┌─ Source information

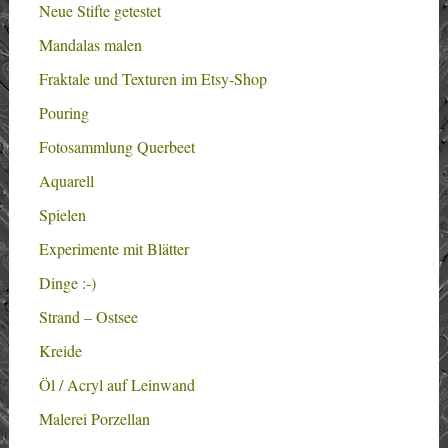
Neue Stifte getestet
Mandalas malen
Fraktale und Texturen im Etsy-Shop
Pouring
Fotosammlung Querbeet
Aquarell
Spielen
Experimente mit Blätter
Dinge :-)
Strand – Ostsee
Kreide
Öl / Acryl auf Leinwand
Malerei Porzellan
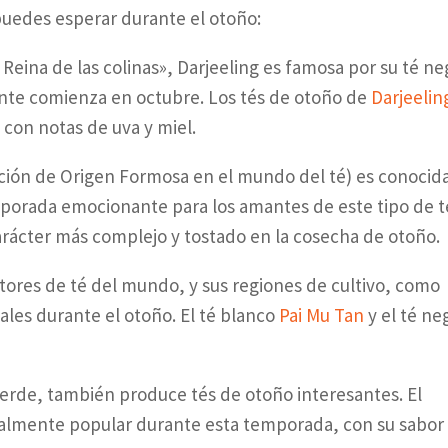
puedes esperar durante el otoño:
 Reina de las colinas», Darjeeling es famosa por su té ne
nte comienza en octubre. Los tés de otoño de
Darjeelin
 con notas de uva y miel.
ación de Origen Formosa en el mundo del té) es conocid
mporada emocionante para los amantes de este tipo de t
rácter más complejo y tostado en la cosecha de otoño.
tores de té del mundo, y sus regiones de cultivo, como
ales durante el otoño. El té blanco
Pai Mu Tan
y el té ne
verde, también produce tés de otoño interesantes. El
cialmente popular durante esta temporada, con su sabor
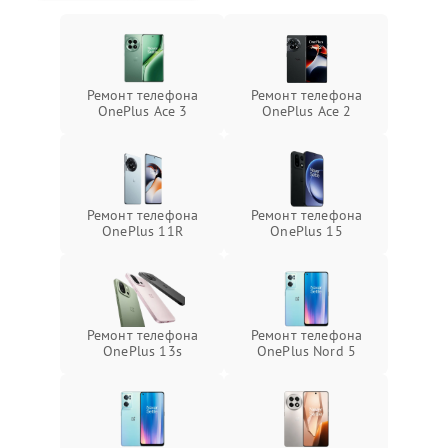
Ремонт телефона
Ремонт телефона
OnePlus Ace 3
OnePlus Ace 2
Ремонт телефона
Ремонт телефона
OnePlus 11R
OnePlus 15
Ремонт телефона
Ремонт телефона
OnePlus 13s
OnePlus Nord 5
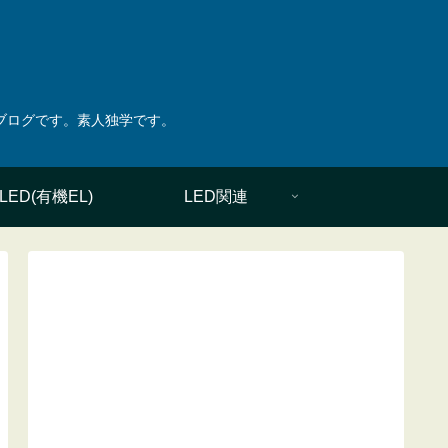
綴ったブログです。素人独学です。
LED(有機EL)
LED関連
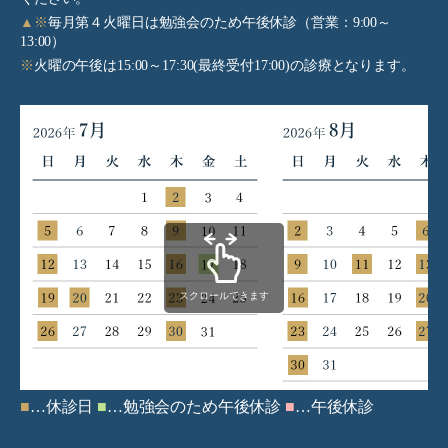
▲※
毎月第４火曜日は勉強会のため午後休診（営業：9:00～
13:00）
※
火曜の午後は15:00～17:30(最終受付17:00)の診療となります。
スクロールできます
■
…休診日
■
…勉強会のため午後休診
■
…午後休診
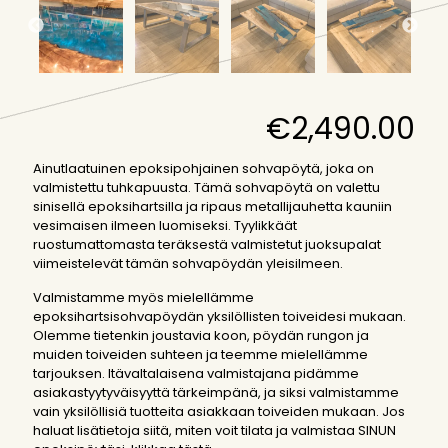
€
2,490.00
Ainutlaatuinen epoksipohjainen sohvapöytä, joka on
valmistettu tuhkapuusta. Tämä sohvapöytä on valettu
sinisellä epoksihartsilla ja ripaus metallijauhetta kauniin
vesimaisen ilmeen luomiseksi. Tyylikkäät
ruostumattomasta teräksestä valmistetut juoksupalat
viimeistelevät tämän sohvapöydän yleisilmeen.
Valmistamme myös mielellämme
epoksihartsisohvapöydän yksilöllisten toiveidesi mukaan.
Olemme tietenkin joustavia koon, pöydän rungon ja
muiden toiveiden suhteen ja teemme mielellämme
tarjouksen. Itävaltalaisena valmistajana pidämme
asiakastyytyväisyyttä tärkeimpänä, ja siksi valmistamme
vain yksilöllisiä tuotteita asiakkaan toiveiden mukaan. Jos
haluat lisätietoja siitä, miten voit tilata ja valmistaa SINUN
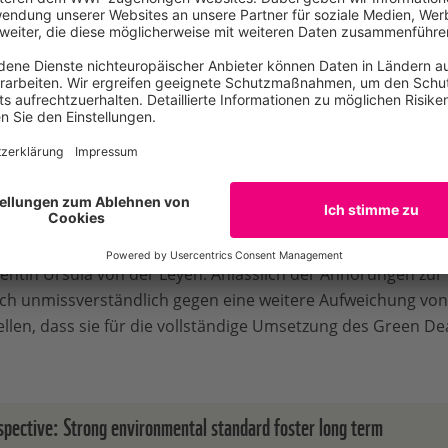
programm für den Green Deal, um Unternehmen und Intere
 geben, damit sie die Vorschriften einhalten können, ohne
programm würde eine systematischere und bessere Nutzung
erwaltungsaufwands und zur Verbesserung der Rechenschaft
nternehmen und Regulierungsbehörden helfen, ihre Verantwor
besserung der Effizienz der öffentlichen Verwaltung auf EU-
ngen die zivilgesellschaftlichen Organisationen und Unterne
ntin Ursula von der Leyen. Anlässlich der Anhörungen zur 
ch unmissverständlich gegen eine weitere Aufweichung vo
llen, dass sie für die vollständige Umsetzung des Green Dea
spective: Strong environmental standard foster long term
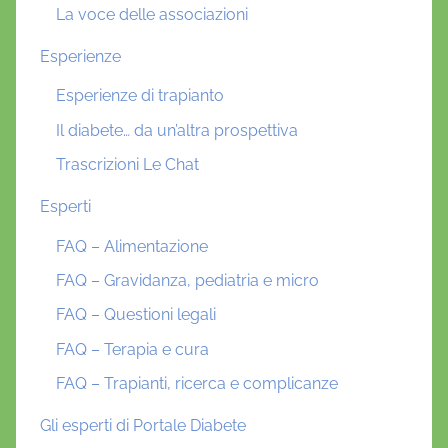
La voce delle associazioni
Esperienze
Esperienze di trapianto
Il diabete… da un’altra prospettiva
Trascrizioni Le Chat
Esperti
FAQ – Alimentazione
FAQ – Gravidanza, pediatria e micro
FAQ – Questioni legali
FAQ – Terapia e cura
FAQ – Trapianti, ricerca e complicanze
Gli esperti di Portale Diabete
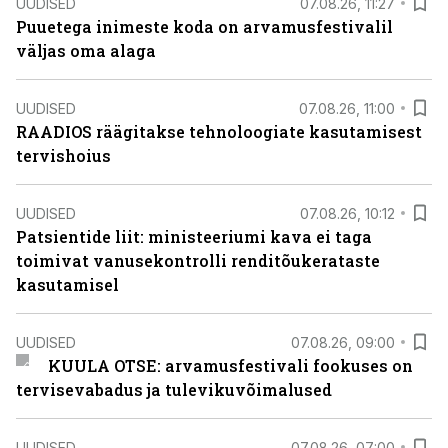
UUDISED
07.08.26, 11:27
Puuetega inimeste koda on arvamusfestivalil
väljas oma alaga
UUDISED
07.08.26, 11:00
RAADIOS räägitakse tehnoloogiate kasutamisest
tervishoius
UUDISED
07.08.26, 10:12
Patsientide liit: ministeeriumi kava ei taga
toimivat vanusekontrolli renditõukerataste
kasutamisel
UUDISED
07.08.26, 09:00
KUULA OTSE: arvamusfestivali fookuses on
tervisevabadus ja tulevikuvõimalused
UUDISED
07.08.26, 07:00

└─

#### [Problem description]
Please transcribe the lines from the line with "La voce delle associazioni" up to and including the line with "Gli esperti di Portale Diabete", keeping every character as it is.

#### [Solution]
La voce delle associazioni
Esperienze
Esperienze di trapianto
Il diabete… da un’altra prospettiva
Trascrizioni Le Chat
Esperti
FAQ – Alimentazione
FAQ – Gravidanza, pediatria e micro
FAQ – Questioni legali
FAQ – Terapia e cura
FAQ – Trapianti, ricerca e complicanze
Gli esperti di Portale Diabete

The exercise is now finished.